Здраствуйте! Возможно не по теме! При выполнении запроса select * from M_D я получаю значения таблицы, а при выполнении 
select * from M_D where ID_M = 62782 непроисходит соединение с базой(Произошла исключительная ситуация (ADODB.Recordset): Операция не допускается, если объект закрыт.) 

При выполнении запроса в IBexpert получаю "Invalid token. 
invalid request BLR at offset 2. 
function UDF_HASH is not defined. 
module name or entrypoint could not be found." 

Подскажите пожалуйста в чем проблема?
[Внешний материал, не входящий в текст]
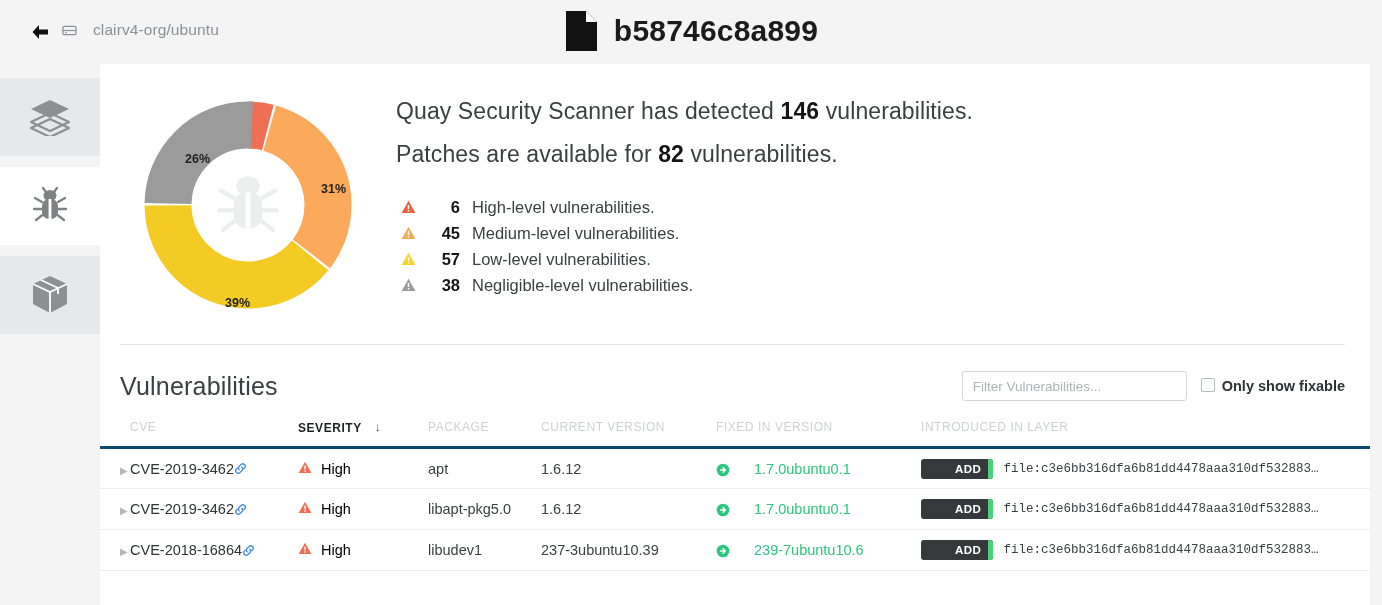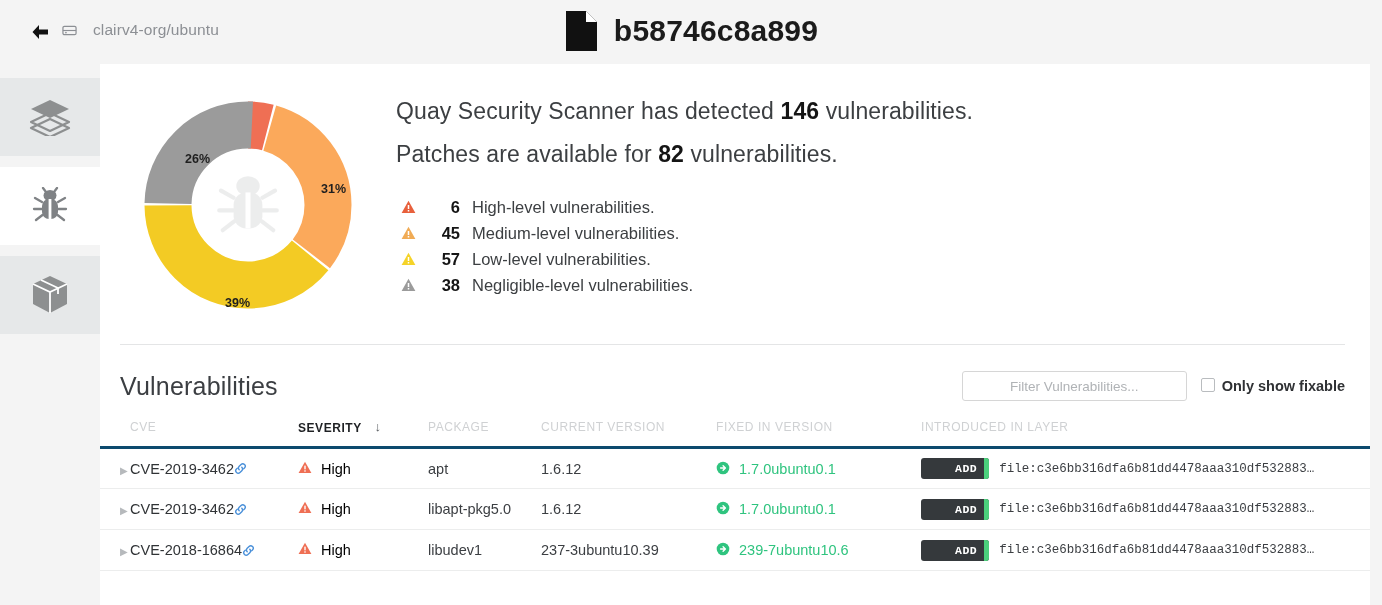--- a/index.html
+++ b/index.html
@@ -141,21 +141,20 @@
   .vuln-controls {
     margin-left: auto; display: flex; align-items: center; gap: 14px;
   }
   .filter-input {
     width: 225px; height: 30px;
     border: 1px solid #d6d6d6; border-radius: 3px;
     padding: 0 10px;
     font-size: 13.5px; color: #3b3e42;
     font-family: "Liberation Sans", sans-serif;
     background: #fff;
-    text-align: center;
   }
   .filter-input::placeholder { color: #b0b3b6; }
   .fix-check { display: flex; align-items: flex-start; gap: 7px; cursor: pointer; }
   .fix-box {
     width: 14px; height: 14px;
     border: 1px solid #b9bcbf; border-radius: 2px;
     background: #fff;
   }
   .fix-label { font-size: 14.5px; font-weight: bold; color: #2f3134; }
 
@@ -203,35 +202,34 @@
     color: #b6b9bc; font-size: 10px; cursor: pointer;
     display: inline-block;
   }
   .cve-cell { display: flex; align-items: center; }
   .cve-link { color: #303336; cursor: pointer; }
   .chain-ico { width: 13px; height: 13px; display:block; cursor:pointer; }
 
   .sev-cell { display: flex; align-items: center; gap: 9px; }
   .sev-text-high { color: #000000; font-size: 14.5px; }
 
-  .fix-cell { display: flex; align-items: flex-start; gap: 9px; }
+  .fix-cell { display: flex; align-items: flex-end; gap: 24px; }
   .fix-ver { color: #2fc47f; }
   .arrow-ico { width: 14px; height: 14px; display:block; }
 
   .layer-cell { display: flex; align-items: center; gap: 10px; }
   .add-chip {
     position: relative;
     background: #35393c;
     color: #ffffff;
     font-size: 11.5px; font-weight: bold;
     letter-spacing: .5px;
     padding: 4px 12px 4px 34px;
     border-radius: 3px;
     flex: 0 0 auto;
-    font-family: Liberation Mono, monospace;
   }
   .add-chip::after {
     content: "";
     position: absolute; right: 0; top: 0; bottom: 0;
     width: 5px; background: #4bd07c;
     border-radius: 0 3px 3px 0;
   }
   .layer-text {
     font-family: Liberation Mono, monospace;
     font-size: 12.5px; color: #3b3e42;

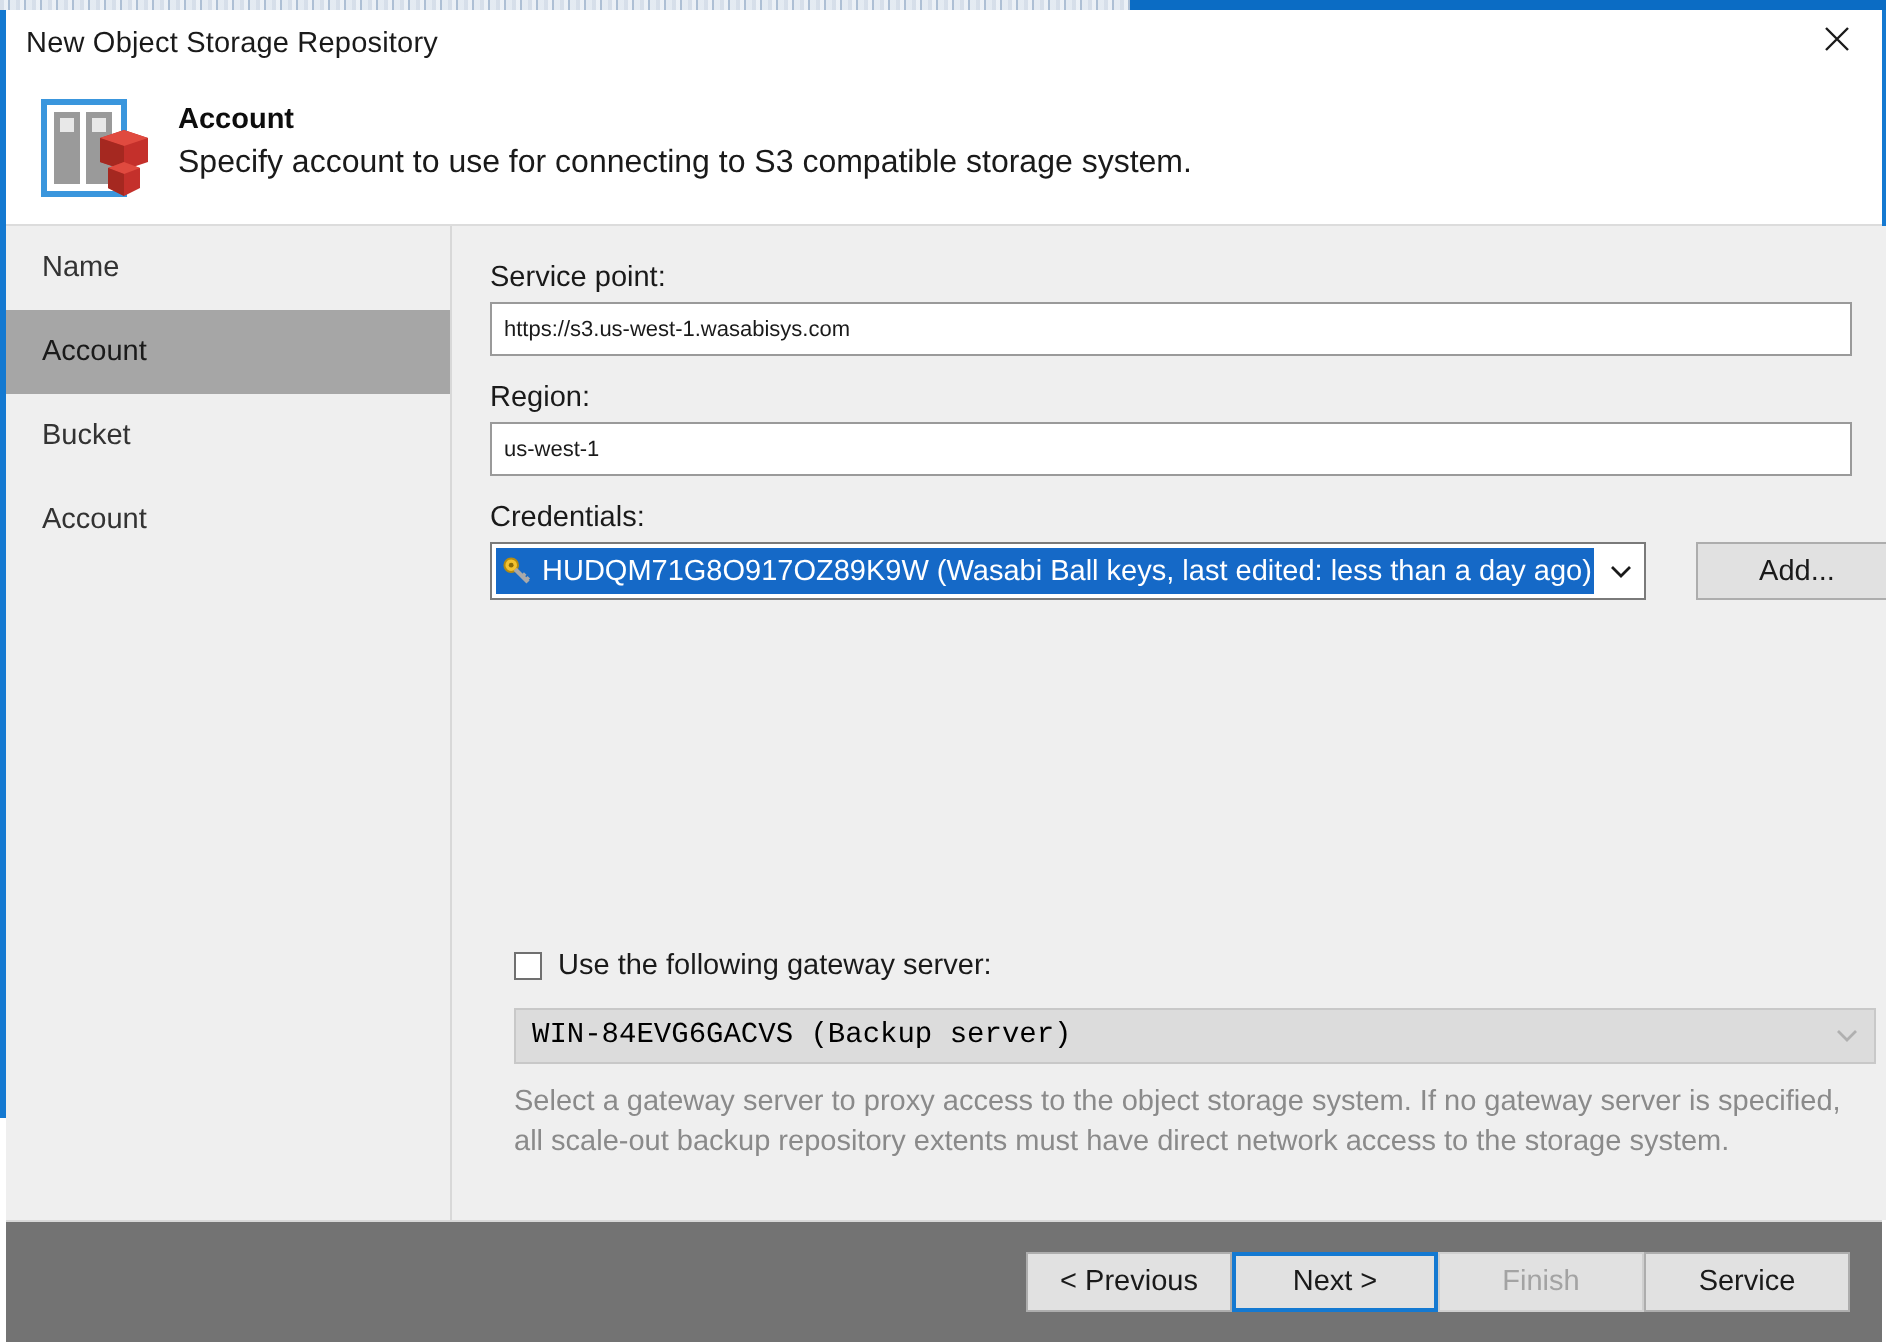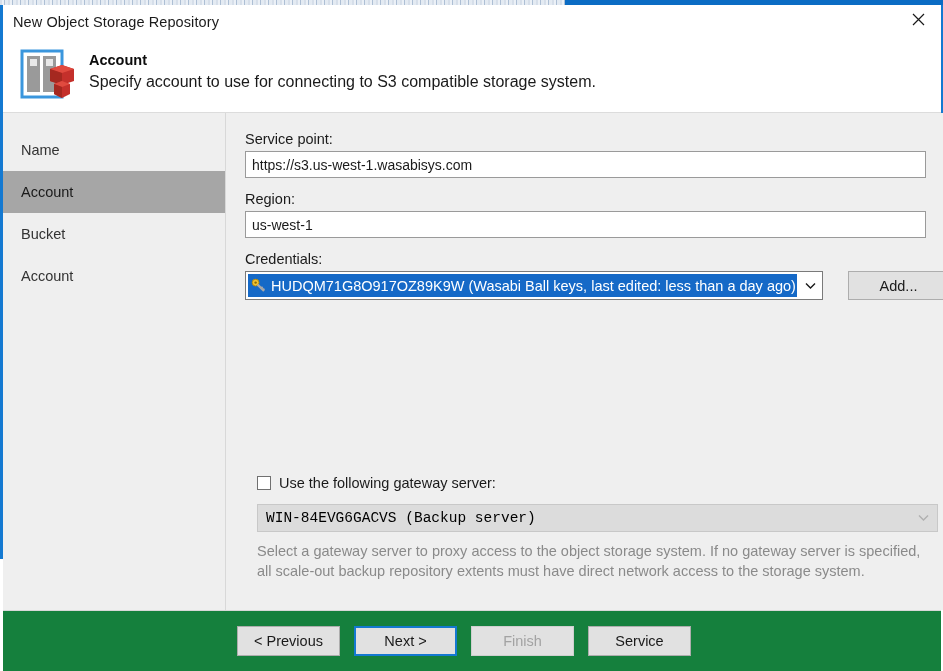--- a/index.html
+++ b/index.html
@@ -89,21 +89,21 @@
   
   #body {
     position: relative;
     display: flex;
     height: 497px;
     background: #efefef;
   }
   #sidebar {
     width: 223px; min-width: 223px;
     background: #efefef;
-    padding-top: 16px;
+    padding-top: 0;
     border-right: 1px solid #d8d8d8;
   }
   .nav-item {
     height: 42px;
     display: flex; align-items: center;
     padding-left: 18px;
     font-size: 14.5px;
     color: #333333;
     cursor: default;
   }
@@ -120,21 +120,21 @@
   }
   .field-label {
     font-size: 14.5px;
     color: #1a1a1a;
     margin-bottom: 4px;
   }
   .text-input {
     width: 681px; height: 27px;
     background: #ffffff;
     border: 1px solid #9a9a9a;
-    font-size: 14px;
+    font-size: 11px;
     color: #1a1a1a;
     padding: 0 6px;
     display: flex; align-items: center;
     margin-bottom: 13px;
   }
 
   
   #cred-row { display: flex; align-items: flex-start; }
   #cred-combo {
     width: 578px; height: 29px;
@@ -216,27 +216,26 @@
     width: 666px;
     font-size: 14.5px;
     line-height: 20px;
     color: #8a8a8a;
   }
 
   
   #footer {
     position: relative;
     height: 61px;
-    background: #15803d;
+    background: #737373;
     border-top: 1px solid #d8d8d8;
     display: flex;
     align-items: center;
-    justify-content: center;
+    justify-content: flex-end;
     padding-right: 16px;
-    gap: 14px;
   }
   .footer-btn {
     width: 103px; height: 30px;
     background: #e1e1e1;
     border: 1px solid #adadad;
     font-size: 14.5px;
     color: #1a1a1a;
     display: flex; align-items: center; justify-content: center;
     cursor: default;
   }

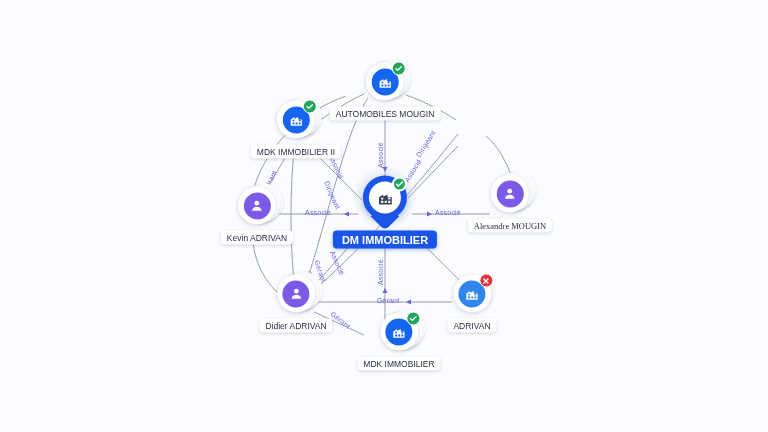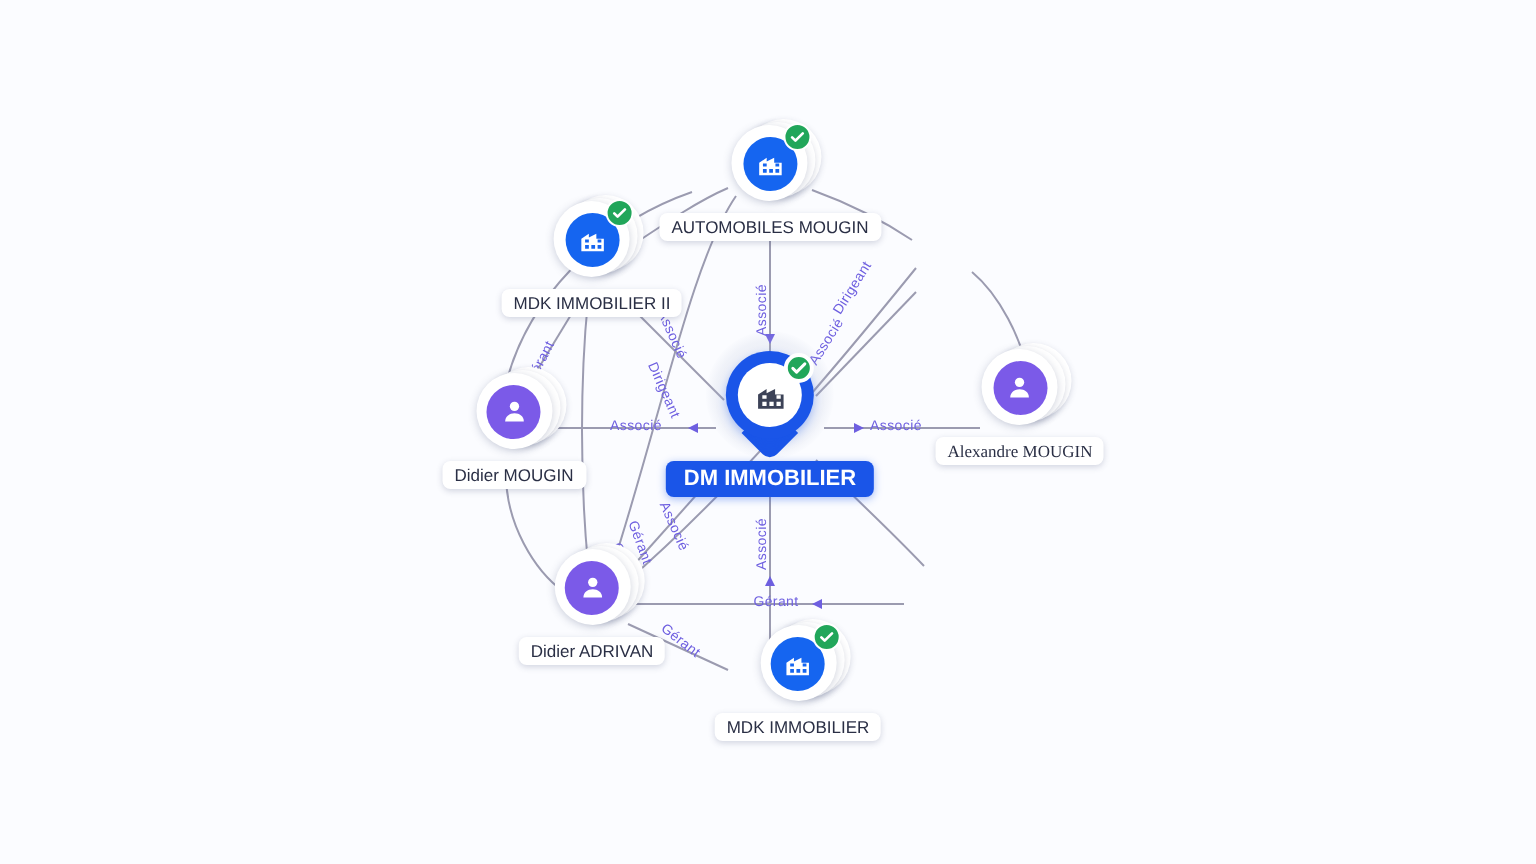--- a/index.html
+++ b/index.html
@@ -326,21 +326,21 @@
       <div class="stack-sheet s2"></div>
       <div class="node-circle">
         <div class="inner-disc person">
           <svg width="14" height="14" viewBox="0 0 24 24" fill="#ffffff" aria-hidden="true">
             <circle cx="12" cy="8" r="4"></circle>
             <path d="M4 21c0-4.4 3.6-7 8-7s8 2.6 8 7z"></path>
           </svg>
         </div>
       </div>
     </div>
-    <div class="node-label">Didier MOUGIN</div>
+    <div class="node-label">Kevin ADRIVAN</div>
   </div>
 
   <div class="node" style="left:510px; top:202px;font-family:Liberation Serif, serif;">
     <div class="node-stack">
       <div class="stack-sheet s1"></div>
       <div class="stack-sheet s2"></div>
       <div class="node-circle">
         <div class="inner-disc person">
           <svg width="14" height="14" viewBox="0 0 24 24" fill="#ffffff" aria-hidden="true">
             <circle cx="12" cy="8" r="4"></circle>
@@ -361,20 +361,37 @@
           <svg width="14" height="14" viewBox="0 0 24 24" fill="#ffffff" aria-hidden="true">
             <circle cx="12" cy="8" r="4"></circle>
             <path d="M4 21c0-4.4 3.6-7 8-7s8 2.6 8 7z"></path>
           </svg>
         </div>
       </div>
     </div>
     <div class="node-label">Didier ADRIVAN</div>
   </div>
 
+  <div class="node" style="left:472px; top:302px;">
+    <div class="node-stack">
+      <div class="node-circle">
+        <div class="inner-disc company-alt">
+          <svg width="15" height="15" viewBox="0 0 24 24" fill="#ffffff" aria-hidden="true">
+            <path d="M3 21V11l6-4v3l6-3v4h6v10H3zm3-2h3v-3H6v3zm5 0h3v-3h-3v3zm5 0h3v-3h-3v3zM6 14h3v-2.5H6V14zm10 0h3v-2.5h-3V14z"></path>
+          </svg>
+        </div>
+        <div class="badge bad">
+          <svg width="7" height="7" viewBox="0 0 24 24" fill="none" stroke="#ffffff" stroke-width="4.5" stroke-linecap="round">
+              <path d="M5 5l14 14M19 5L5 19"></path>
+            </svg>
+        </div>
+      </div>
+    </div>
+    <div class="node-label">ADRIVAN</div>
+  </div>
 
   <div class="node" style="left:399px; top:340px;">
     <div class="node-stack">
       <div class="stack-sheet s1"></div>
       <div class="stack-sheet s2"></div>
       <div class="node-circle">
         <div class="inner-disc company">
           <svg width="15" height="15" viewBox="0 0 24 24" fill="#ffffff" aria-hidden="true">
             <path d="M3 21V11l6-4v3l6-3v4h6v10H3zm3-2h3v-3H6v3zm5 0h3v-3h-3v3zm5 0h3v-3h-3v3zM6 14h3v-2.5H6V14zm10 0h3v-2.5h-3V14z"></path>
           </svg>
Использую Firebird-2.5.2.26539_0_Win32,Firebird_ODBC_2.0.1.152_Win32, 1С:Предприятие 8.2 (8.2.16.352). 

Код 1С: 

// Формируем строку подключения 
 ConnectionБД = Новый COMОбъект("ADODB.Connection"); 
 ConnectionБД.ConnectionString = "Driver=Firebird/InterBase® driver;" + 
 "Dbname=D:\fdb\base.FDB;" + // Исправьте на свой IP, порт и путь к базе данных ! 
 "UID=user;" + // Исправьте на свое имя пользователя ! 
 "PWD=user;" + // Исправьте на правильный пароль ! 
 "CHARSET=WIN1251"; // Исправьте на свою кодировку подключения !!! 
 ConnectionБД.ConnectionTimeout = 15; 
 ConnectionБД.CursorLocation = 3; 
 // Подключаемся к базе данных 
 попытка 
 ConnectionБД.Open(ConnectionБД.ConnectionStrin  g); 
 исключение 
 Сообщить("Не удалось выполнить подключение " + ОписаниеОшибки()); 
 Возврат; 
 КонецПопытки; 

 RS = Новый COMОбъект("ADODB.Recordset"); 
 Str = "select * from M_D where ID_M = 62782"; 

 попытка 
 RS.Open(Str, ConnectionБД); 
 исключение 
 Сообщить ("Проблемы с выполнением запроса к FireBird"); 
 КонецПопытки; 

 Пока RS.EOF() = 0 Цикл 
 Name = RS.Fields("Name").Value; 
 ID_M = RS.Fields("ID_M").Value; 
 ID = RS.Fields("ID").Value; 
 СтрокаТабличногоДокумента = ТабличнаяЧасть1.Добавить(); 
 СтрокаТабличногоДокумента  .ид = ID; 
 СтрокаТабличногоДокумента  .ид_м = ID_M; 
 СтрокаТабличногоДокумента  .Номенклатура = Name; 
 RS.MoveNext(); 
 КонецЦикла;

----------


## domovoy

также при виполнения запроса(select * from M_D where ID_M = 62782) выдает ошибку:
This operation is not defined for system tables.
unsuccessful metadata update.
request depth exceeded. (Recursive definition?)

Тип ID_M

BIGINT
 DEFAULT 0
 NOT NULL

----------


## domovoy

С некоторыми таблицами запрос выполняетса, а с етой чтото непонятное. выдает ошибки:
This operation is not defined for system tables.
 unsuccessful metadata update.
 request depth exceeded. (Recursive definition?).

Подскажите пожалуйста что не такИ

----------


## domovoy

Всем спасибо! Разобралса. Исполнение запроса прекрасно работает на сервере. Нужно подучить мат часть!!

----------


## GoodNil

Сам с собой разговаривал?

----------